Wir besuchten Albufera und Palmar mit alten Schulfreunden. Wir starteten an der Markthalle mit einem Kleinbus mit 10 Freunden, von denen manche sich 40 Jahre nicht gesehen haben. Unser Gastgeber Carlos erwartete uns bereits am Eingang von Putxol mit einem stattlichen Boot, das sich albuferenc nennt. Unser Kapitän stellt sich uns als Onkel Voro vor, ein ehemaliger Schiffszimmermann. Er hat uns nicht nur mit seinem Wissen über die Vögel beeindruckt, sondern auch von seiner Familiengeschichte erzählte. In seinem eigens gebauten Schiff bereitete er uns einen exzellenten Aperitif aus spanischem Käse mit Oliven, Kartoffeln und Sardellen und dazu gab es ein kühles Bier.

Onkel Voro

Die Strecke war eine andere als sonst, wir fuhren durch den Bewässerungsgraben von Racó de l’Olla mit seinen Vogelreservaten bis er sich mit dem “sequieta“ und dem “seguia gran“ vereinte, fast bis zur Einmündung “El Perellonet“. Er erzählte uns auf dem Weg von den allerersten Touristen, die nach Albufera kamen. Sie kamen aus Torrent und Valencia auf der Suche nach Schilf zur Besenherstellung und des Hausbaus bis zur Mitte des 20. Jahrhunderts. Die Bewohner von Torrent kamen immer mit ihren Schiffen, die “Ravachol“ genannt wurden. Ihre Reise begann im Hafen von Catarroja, durch die Lagune von Albufera bis nach Perelló. Ein Tancat, ist ein geschlossener Platz auf dem man etwas anbaut, in unserem Fall Reis, erklärte uns Voro. Voro macht außerdem Ausflüge für Paare, Gruppen, Imbisse, Abendessen, Spaziergänge und Fotos an Hochzeiten und verbreitet gerne sein Wissen über den See und die Vögel, die dort leben.

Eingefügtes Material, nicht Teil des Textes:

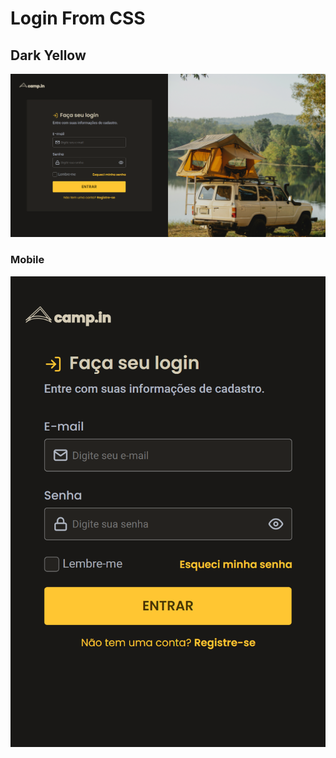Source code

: # Login From CSS

## Dark Yellow
![preview](./Login-From-CSS-Dark-Yellow-1440x747.png)

### Mobile
![preview](./Login-From-CSS-Dark-Yellow-425x635.png)
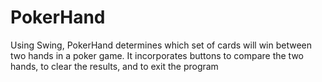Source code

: # PokerHand
Using Swing, PokerHand determines which set of cards will win between two hands in a poker game. It incorporates buttons to compare the two hands, to clear the results, and to exit the program
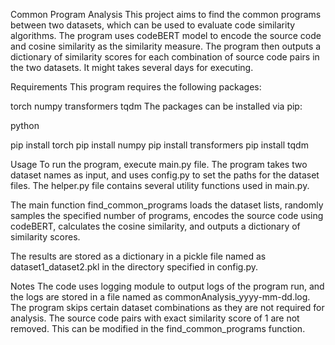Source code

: Common Program Analysis
This project aims to find the common programs between two datasets, which can be used to evaluate code similarity algorithms. The program uses codeBERT model to encode the source code and cosine similarity as the similarity measure. The program then outputs a dictionary of similarity scores for each combination of source code pairs in the two datasets. It might takes several days for executing.

Requirements
This program requires the following packages:

torch
numpy
transformers
tqdm
The packages can be installed via pip:

python

  pip install torch
  pip install numpy
  pip install transformers
  pip install tqdm

Usage
To run the program, execute main.py file. The program takes two dataset names as input, and uses config.py to set the paths for the dataset files. The helper.py file contains several utility functions used in main.py.

The main function find_common_programs loads the dataset lists, randomly samples the specified number of programs, encodes the source code using codeBERT, calculates the cosine similarity, and outputs a dictionary of similarity scores.

The results are stored as a dictionary in a pickle file named as dataset1_dataset2.pkl in the directory specified in config.py.

Notes
The code uses logging module to output logs of the program run, and the logs are stored in a file named as commonAnalysis_yyyy-mm-dd.log.
The program skips certain dataset combinations as they are not required for analysis.
The source code pairs with exact similarity score of 1 are not removed. This can be modified in the find_common_programs function.
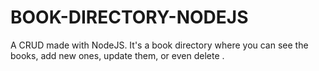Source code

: # BOOK-DIRECTORY-NODEJS
A CRUD made with NodeJS. It's a book directory where you can see the books, add new ones, update them, or even delete .
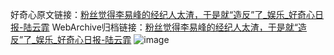 好奇心原文链接：[粉丝觉得李易峰的经纪人太渣，于是就“造反”了_娱乐_好奇心日报-陆云霏](https://www.qdaily.com/articles/2923.html)
WebArchive归档链接：[粉丝觉得李易峰的经纪人太渣，于是就“造反”了_娱乐_好奇心日报-陆云霏](http://web.archive.org/web/20190623151640/https://www.qdaily.com/articles/2923.html)
![image](http://ww3.sinaimg.cn/large/007d5XDply1g3v6snhp8jj30u02ra1kx)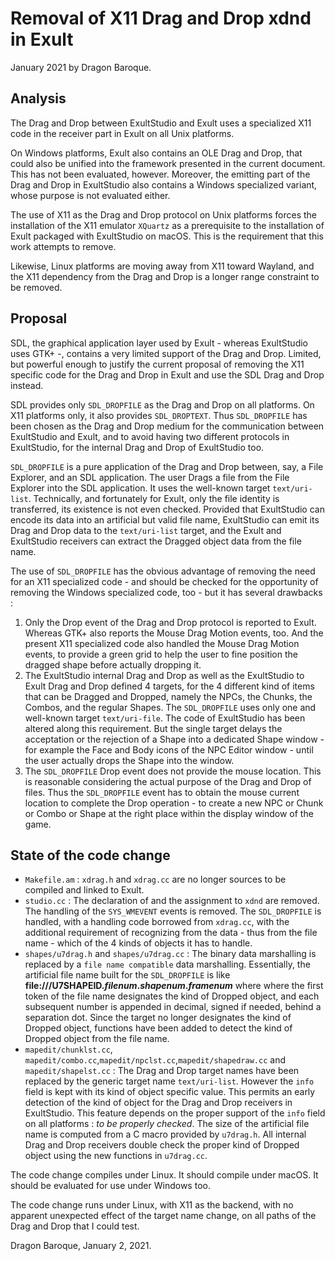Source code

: # Removal of X11 Drag and Drop xdnd in Exult
January 2021 by Dragon Baroque.

## Analysis

The Drag and Drop between ExultStudio and Exult uses a specialized X11 code in the receiver part in Exult on all Unix platforms.

On Windows platforms, Exult also contains an OLE Drag and Drop, that could also be unified into the framework presented in the current
document. This has not been evaluated, however. Moreover, the emitting part of the Drag and Drop in ExultStudio also contains a Windows
specialized variant, whose purpose is not evaluated either.

The use of X11 as the Drag and Drop protocol on Unix platforms forces the installation of the X11 emulator `XQuartz` as a prerequisite
to the installation of Exult packaged with ExultStudio on macOS. This is the requirement that this work attempts to remove.

Likewise, Linux platforms are moving away from X11 toward Wayland, and the X11 dependency from the Drag and Drop is a longer range
constraint to be removed.

## Proposal

SDL, the graphical application layer used by Exult - whereas ExultStudio uses GTK+ -, contains a very limited support of the Drag and Drop.
Limited, but powerful enough to justify the current proposal of removing the X11 specific code for the Drag and Drop in Exult and use the
SDL Drag and Drop instead.

SDL provides only `SDL_DROPFILE` as the Drag and Drop on all platforms. On X11 platforms only, it also provides `SDL_DROPTEXT`.
Thus `SDL_DROPFILE` has been chosen as the Drag and Drop medium for the communication between ExultStudio and Exult, and to avoid having
two different protocols in ExultStudio, for the internal Drag and Drop of ExultStudio too.

`SDL_DROPFILE` is a pure application of the Drag and Drop between, say, a File Explorer, and an SDL application. The user Drags a file from
the File Explorer into the SDL application. It uses the well-known target `text/uri-list`. Technically, and fortunately for Exult,
only the file identity is transferred, its existence is not even checked. Provided that ExultStudio can encode its data into an artificial
but valid file name, ExultStudio can emit its Drag and Drop data to the `text/uri-list` target, and the Exult and ExultStudio receivers
can extract the Dragged object data from the file name.

The use of `SDL_DROPFILE` has the obvious advantage of removing the need for an X11 specialized code - and should be checked for the
opportunity of removing the Windows specialized code, too - but it has several drawbacks :

1. Only the Drop event of the Drag and Drop protocol is reported to Exult. Whereas GTK+ also reports the Mouse Drag Motion events, too.
And the present X11 specialized code also handled the Mouse Drag Motion events, to provide a green grid to help the user to fine position
the dragged shape before actually dropping it.
2. The ExultStudio internal Drag and Drop as well as the ExultStudio to Exult Drag and Drop defined 4 targets, for the 4 different kind
of items that can be Dragged and Dropped, namely the NPCs, the Chunks, the Combos, and the regular Shapes. The `SDL_DROPFILE` uses only
one and well-known target `text/uri-file`. The code of ExultStudio has been altered along this requirement. But the single target delays
the acceptation or the rejection of a Shape into a dedicated Shape window - for example the Face and Body icons of the NPC Editor window -
until the user actually drops the Shape into the window.
3. The `SDL_DROPFILE` Drop event does not provide the mouse location. This is reasonable considering the actual purpose of the Drag and
Drop of files. Thus the `SDL_DROPFILE` event has to obtain the mouse current location to complete the Drop operation - to create a new
NPC or Chunk or Combo or Shape at the right place within the display window of the game.

## State of the code change

* `Makefile.am` : `xdrag.h` and `xdrag.cc` are no longer sources to be compiled and linked to Exult.
* `studio.cc` : The declaration of and the assignment to `xdnd` are removed. The handling of the `SYS_WMEVENT` events is removed.
The `SDL_DROPFILE` is handled, with a handling code borrowed from `xdrag.cc`, with the additional requirement of recognizing from
the data - thus from the file name - which of the 4 kinds of objects it has to handle.
* `shapes/u7drag.h` and `shapes/u7drag.cc` : The binary data marshalling is replaced by a `file name compatible` data marshalling.
Essentially, the artificial file name built for the `SDL_DROPFILE` is like **file:///U7SHAPEID._filenum_._shapenum_._framenum_** where
where the first token of the file name designates the kind of Dropped object, and each subsequent number is appended in decimal,
signed if needed, behind a separation dot.
Since the target no longer designates the kind of Dropped object, functions have been added to detect the kind of Dropped object
from the file name.
* `mapedit/chunklst.cc`, `mapedit/combo.cc`,`mapedit/npclst.cc`,`mapedit/shapedraw.cc` and `mapedit/shapelst.cc` : The Drag and Drop
target names have been replaced by the generic target name `text/uri-list`. However the `info` field is kept with its kind of object
specific value. This permits an early detection of the kind of object for the Drag and Drop receivers in ExultStudio. This feature
depends on the proper support of the `info` field on all platforms : _to be properly checked_. The size of the artificial file name
is computed from a C macro provided by `u7drag.h`. All internal Drag and Drop receivers double check the proper kind of Dropped object
using the new functions in `u7drag.cc`.

The code change compiles under Linux. It should compile under macOS. It should be evaluated for use under Windows too.

The code change runs under Linux, with X11 as the backend, with no apparent unexpected effect of the target name change, on all paths
of the Drag and Drop that I could test.

Dragon Baroque, January 2, 2021.
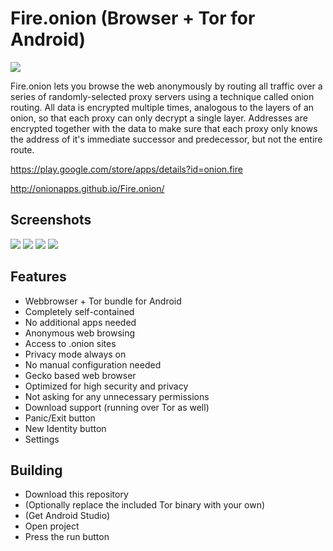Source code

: # Fire.onion (Browser + Tor for Android)

![](https://raw.githubusercontent.com/OnionApps/Fire.onion/master/gfx/fgx.jpg)

Fire.onion lets you browse the web anonymously by routing all traffic over a series of randomly-selected proxy servers using a technique called onion routing. All data is encrypted multiple times, analogous to the layers of an onion, so that each proxy can only decrypt a single layer. Addresses are encrypted together with the data to make sure that each proxy only knows the address of it's immediate successor and predecessor, but not the entire route.

https://play.google.com/store/apps/details?id=onion.fire

http://onionapps.github.io/Fire.onion/

## Screenshots

![](https://github.com/OnionApps/Fire.onion/blob/master/gfx/s1.png)
![](https://github.com/OnionApps/Fire.onion/blob/master/gfx/s6.png)
![](https://github.com/OnionApps/Fire.onion/blob/master/gfx/s3.png)
![](https://github.com/OnionApps/Fire.onion/blob/master/gfx/s5.png)

## Features
- Webbrowser + Tor bundle for Android
- Completely self-contained
- No additional apps needed
- Anonymous web browsing
- Access to .onion sites
- Privacy mode always on
- No manual configuration needed
- Gecko based web browser
- Optimized for high security and privacy
- Not asking for any unnecessary permissions
- Download support (running over Tor as well)
- Panic/Exit button
- New Identity button
- Settings

## Building
- Download this repository
- (Optionally replace the included Tor binary with your own)
- (Get Android Studio)
- Open project
- Press the run button

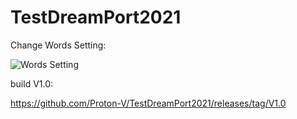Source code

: # TestDreamPort2021

Change Words Setting:

![Words Setting](https://i.ibb.co/fn9ShZ3/2021-03-01-194957.png "Words Setting")

build V1.0:

https://github.com/Proton-V/TestDreamPort2021/releases/tag/V1.0
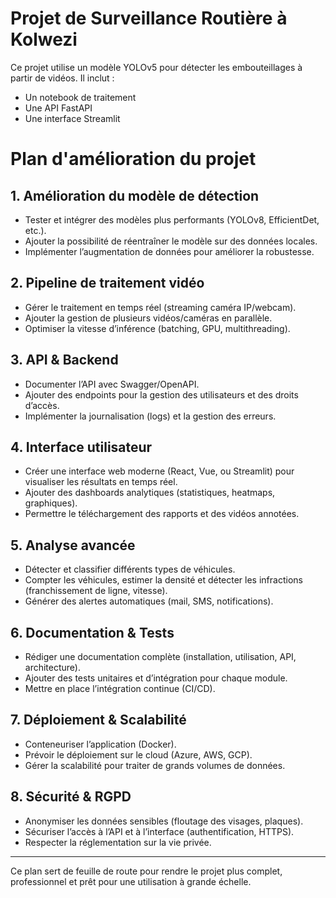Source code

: # Projet de Surveillance Routière à Kolwezi

Ce projet utilise un modèle YOLOv5 pour détecter les embouteillages à partir de vidéos. Il inclut :
- Un notebook de traitement
- Une API FastAPI
- Une interface Streamlit

# Plan d'amélioration du projet

## 1. Amélioration du modèle de détection
- Tester et intégrer des modèles plus performants (YOLOv8, EfficientDet, etc.).
- Ajouter la possibilité de réentraîner le modèle sur des données locales.
- Implémenter l’augmentation de données pour améliorer la robustesse.

## 2. Pipeline de traitement vidéo
- Gérer le traitement en temps réel (streaming caméra IP/webcam).
- Ajouter la gestion de plusieurs vidéos/caméras en parallèle.
- Optimiser la vitesse d’inférence (batching, GPU, multithreading).

## 3. API & Backend
- Documenter l’API avec Swagger/OpenAPI.
- Ajouter des endpoints pour la gestion des utilisateurs et des droits d’accès.
- Implémenter la journalisation (logs) et la gestion des erreurs.

## 4. Interface utilisateur
- Créer une interface web moderne (React, Vue, ou Streamlit) pour visualiser les résultats en temps réel.
- Ajouter des dashboards analytiques (statistiques, heatmaps, graphiques).
- Permettre le téléchargement des rapports et des vidéos annotées.

## 5. Analyse avancée
- Détecter et classifier différents types de véhicules.
- Compter les véhicules, estimer la densité et détecter les infractions (franchissement de ligne, vitesse).
- Générer des alertes automatiques (mail, SMS, notifications).

## 6. Documentation & Tests
- Rédiger une documentation complète (installation, utilisation, API, architecture).
- Ajouter des tests unitaires et d’intégration pour chaque module.
- Mettre en place l’intégration continue (CI/CD).

## 7. Déploiement & Scalabilité
- Conteneuriser l’application (Docker).
- Prévoir le déploiement sur le cloud (Azure, AWS, GCP).
- Gérer la scalabilité pour traiter de grands volumes de données.

## 8. Sécurité & RGPD
- Anonymiser les données sensibles (floutage des visages, plaques).
- Sécuriser l’accès à l’API et à l’interface (authentification, HTTPS).
- Respecter la réglementation sur la vie privée.

---

Ce plan sert de feuille de route pour rendre le projet plus complet, professionnel et prêt pour une utilisation à grande échelle.
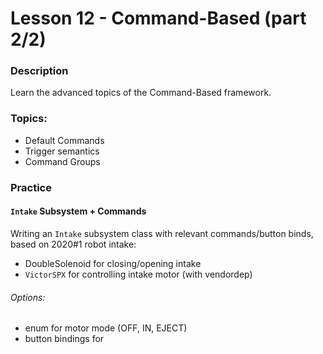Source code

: # Lesson 12 - Command-Based (part 2/2)

### Description
Learn the advanced topics of the Command-Based framework.

### Topics:
- Default Commands
- Trigger semantics
- Command Groups   

### Practice
#### `Intake` Subsystem + Commands
Writing an `Intake` subsystem class with relevant commands/button binds, based on 2020#1 robot intake:
- DoubleSolenoid for closing/opening intake
- `VictorSPX` for controlling intake motor (with vendordep)

###### Options: 
- enum for motor mode (OFF, IN, EJECT)
- button bindings for 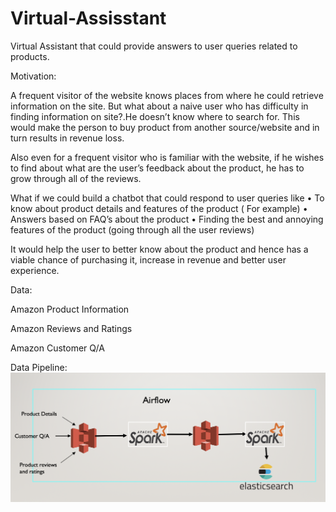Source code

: # Virtual-Assisstant
Virtual Assistant that could provide answers to  user queries related to products.

Motivation:

A frequent visitor of the website knows places from where he could retrieve information on the site. But what about a naive user who has difficulty in finding information on site?.He doesn’t know where to search for. This would make the person to buy product from another source/website and in turn results in revenue loss.

Also even for a frequent visitor who is familiar with the website, if he wishes to find about what are the user’s feedback about the product, he has to grow through all of the reviews.

What if we could build a chatbot that could respond to user queries like
•	To know about product details and features of the product ( For example)
•	Answers based on FAQ’s about the product
•	Finding the best and annoying features of the product (going through all the user reviews)

It would help the user to better know about the product and hence has a viable chance of purchasing it, increase in revenue and better user experience.


Data:

Amazon Product Information

Amazon Reviews and Ratings

Amazon Customer Q/A 


Data Pipeline:
![Screenshot](pipeline.png)
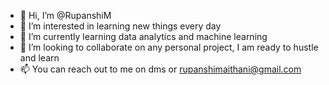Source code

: - 👋 Hi, I’m @RupanshiM
- 👀 I’m interested in learning new things every day
- 🌱 I’m currently learning data analytics and machine learning
- 💞️ I’m looking to collaborate on any personal project, I am ready to hustle and learn
- 📫 You can reach out to me on dms or rupanshimaithani@gmail.com

<!---
RupanshiM/RupanshiM is a ✨ special ✨ repository because its `README.md` (this file) appears on your GitHub profile.
You can click the Preview link to take a look at your changes.
--->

Das Bauernhaus der Events und der Musik

Wir erreichen den Bootssteg des Bauernhauses in Fermax, wo wir den Eigentümer des restaurierten Hauses kennenlernen. Heute dient das Haus als Lokal von Privateventen in einer einzigartigen Umgebung.

Bevor wir allerdings das Boot verlassen, erzählt Voro uns eine Anekdote des Eigentümers eines Hauses in dem jedes Jahr Ende Juli Konzerte der klassischen Musik gegeben wurden. Die Besucher konnten dann in einer Vollmondnacht auf den traditionellen Booten sitzen und der Musik lauschen. Voro erinnerte sich, dass es sich dabei um das Haus des “Tancat del Campot“ einem valencianischen Anwaltes handelt, der ein Liebhaber der klassischen Musik war und hier seine Rente verbrachte. Wie unser Freund Alfredo, der uns schon einige Male an intime Orte brachte, an denen man an manchen Tagen die Geheimnisse der Natur erleben konnte.

Mariano, Meister der Paella: Vorspeise und exzellente Paella

Gegen 14:15 Uhr verließen wir das Boot und gingen in das Bauernhaus, wo uns eine volle Paellapfanne, von unserem Koch Mariano, bereits erwartete. Vor dem Essen schauten wir uns das wunderschöne Bauernhaus umgeben von einem typischen Gemüsegarten. Wir teilen uns die Vorspeise “esgarraet“: valencianische Tomaten mit Pökelfleisch und eingelegter Zwiebel. Als Hauptspeise gab es Paelle mit Hähnchen und Ente, diese war exzellent in einer einzigartigen natürlichen Umgebung.

Schöner Sonnenuntergang

Zum Sonnenuntergang gingen wir erneut hinaus auf die Terrasse und tranken einen erfrischenden Gin Tonic und erinnerten uns gemeinsam an vergangene Zeiten. An eine Zeit in der man uns mit wenigen, aber wichtigen Sachen eine grosse Freude machen konnte. Freunde, Natur, Erinnerungen und einzigartigem Geschmack.
Mit dem Bus ging es dann die 10km zurück nach Valencia.